コンピューターがウイルスに感染しているかどうかの識別は、一般的にソフトウェアをインストールして行われます。しかし、新たに「電磁波のパターンを読み取り、ウイルスの有無を検知する」という仕組みの外部デバイスが開発されました。この外部デバイスには、安価に入手可能なRaspberry Piが利用されています。

Obfuscation Revealed: Leveraging Electromagnetic Signals for Obfuscated Malware Classification | Annual Computer Security Applications Conference

https://dl.acm.org/doi/abs/10.1145/3485832.3485894

Raspberry Pi system can detect viruses on other devices without use of software

https://techxplore.com/news/2022-01-raspberry-pi-viruses-devices-software.html

マルウェアに固有の電磁波を検出する技術自体は、2021年の時点ですでにアメリカ国防高等研究計画局(DARPA)主導のプロジェクトで開発されていました。

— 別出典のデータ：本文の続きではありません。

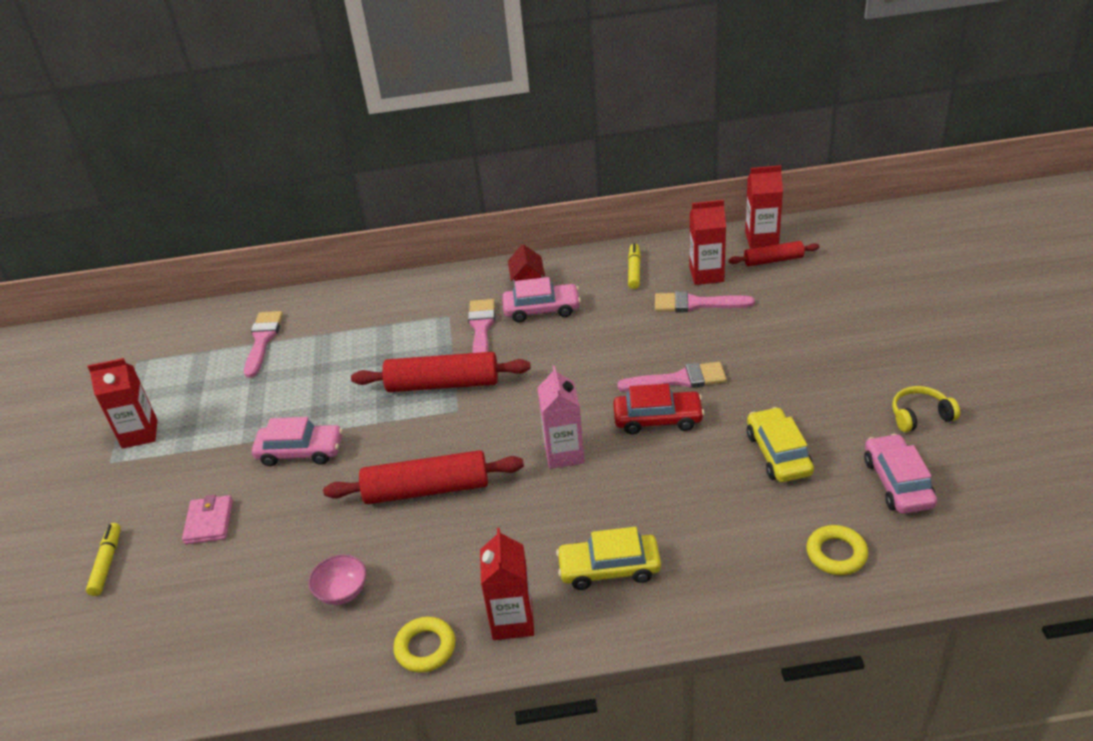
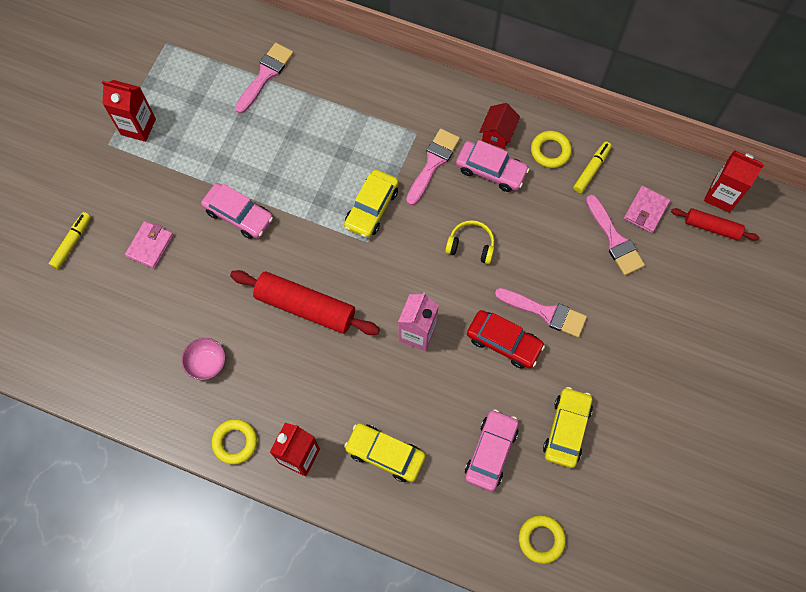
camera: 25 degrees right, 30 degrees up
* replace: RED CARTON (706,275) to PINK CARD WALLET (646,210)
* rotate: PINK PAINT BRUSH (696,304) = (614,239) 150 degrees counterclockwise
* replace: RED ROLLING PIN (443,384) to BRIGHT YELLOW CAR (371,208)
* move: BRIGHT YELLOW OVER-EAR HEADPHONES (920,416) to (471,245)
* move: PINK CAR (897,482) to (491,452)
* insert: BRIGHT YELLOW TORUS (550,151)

マルウェアに固有の電磁波を検出して攻撃を防ぐシステムが開発される - GIGAZINE



今回の発表は、フランスの研究機関である「Institute of Computer Science and Random Systems(Irisa)」によるもの。上記の研究とは違い、ウイルスの検知にRaspberry PiとH-Fieldプローブ(磁界プローブ)およびオシロスコープを利用しているところがポイントです。

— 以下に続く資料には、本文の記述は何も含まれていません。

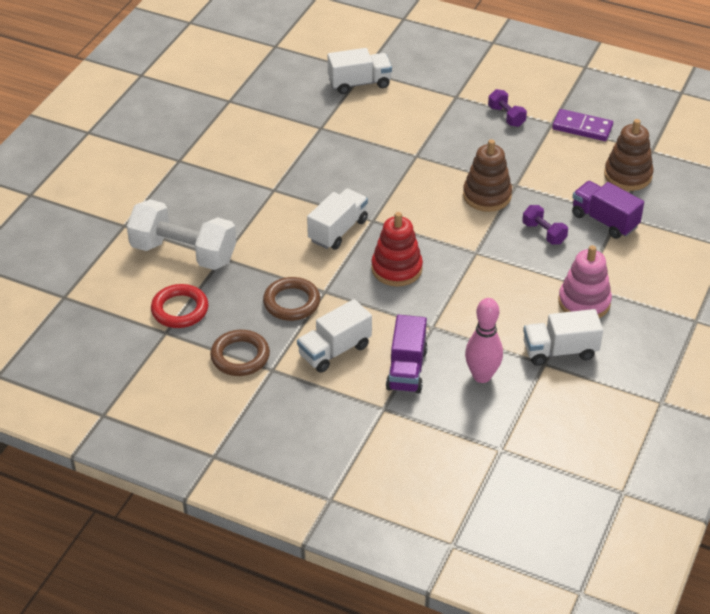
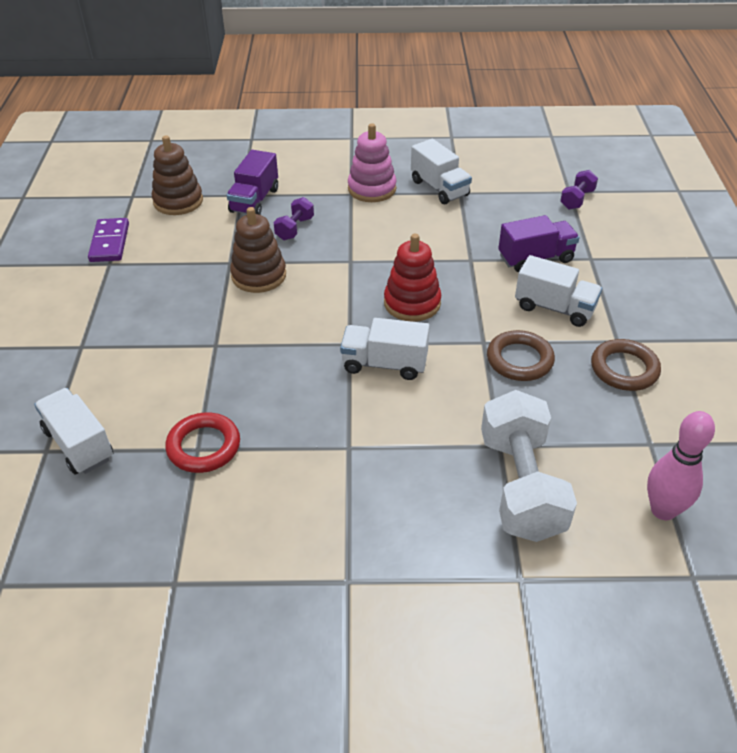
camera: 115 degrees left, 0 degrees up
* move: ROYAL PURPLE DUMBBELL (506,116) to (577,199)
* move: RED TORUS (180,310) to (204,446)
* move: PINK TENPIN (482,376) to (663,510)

プログラムを実行するとハードウェアからは電磁波が生成され、その電磁波はプログラムが実行するコードによってパターンが異なります。研究チームはこの特性を利用し、まずH-Fieldプローブでさまざまなデバイス上で走っているウイルスの電磁波パターンを拾って、オシロスコープで可視化しました。その後、ウイルスによって電磁波にさまざまなパターンがあることを確認した研究チームは、この情報を使って、ウイルスの電磁波パターンを識別できるようにRaspberry Piをプログラミングしたそうです。

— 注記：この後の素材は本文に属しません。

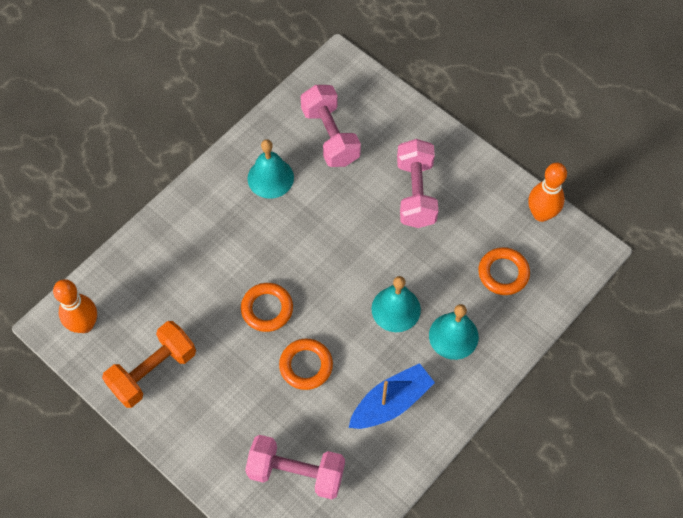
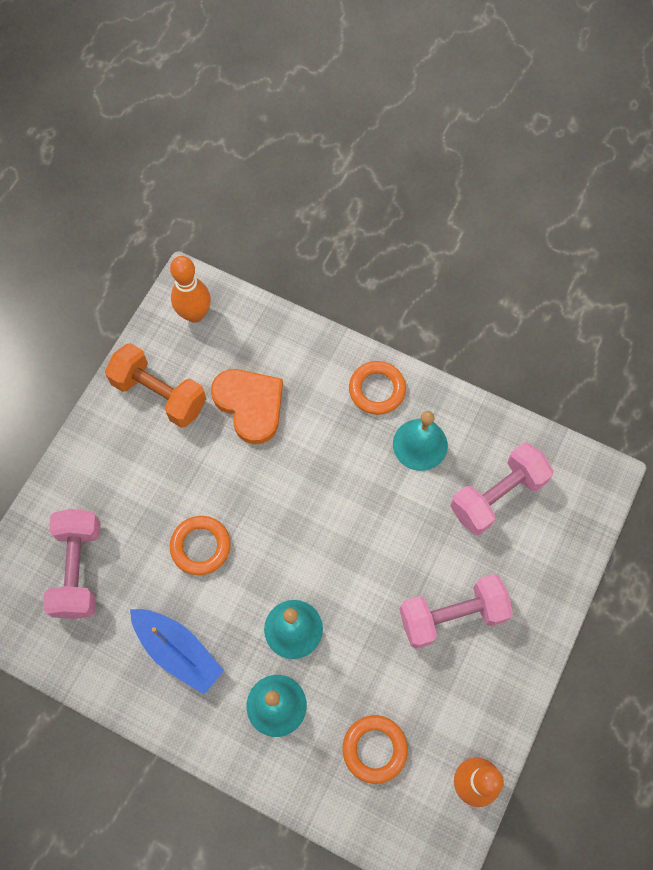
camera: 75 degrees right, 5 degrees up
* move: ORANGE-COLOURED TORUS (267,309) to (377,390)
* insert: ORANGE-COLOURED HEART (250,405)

そして実際に、IoTデバイスやスマートフォンの近くに置いたH-Fieldプローブで電磁波を読み取って、Raspberry Pi側でウイルスの存在を検知・識別できるかどうかをテストしたところ、マルウェアの99.82%を検知し、無害なウイルスと識別することができたとのこと。

既存のマルウェア検知の仕組みの多くは「ソフトウェアをデバイスにインストールする」というものです。一方、今回開発された技術は、ソフトウェアのインストールが不要であり、外部システムによって検出するという点が注目に値します。また、ウイルスの作成者はデバイスのユーザーに悟られないようさまざま技術を利用しますが、「外部システムによる」「電磁波を検出する仕組み」は、このような技術の影響を受けにくいという点も優れています。記事作成時点においてこのようなデバイスを一般消費者向けに販売するというのは考えられていないようですが、大規模なシステムやサーバーを必要とするケースにおいて利用される可能性があるとのことです。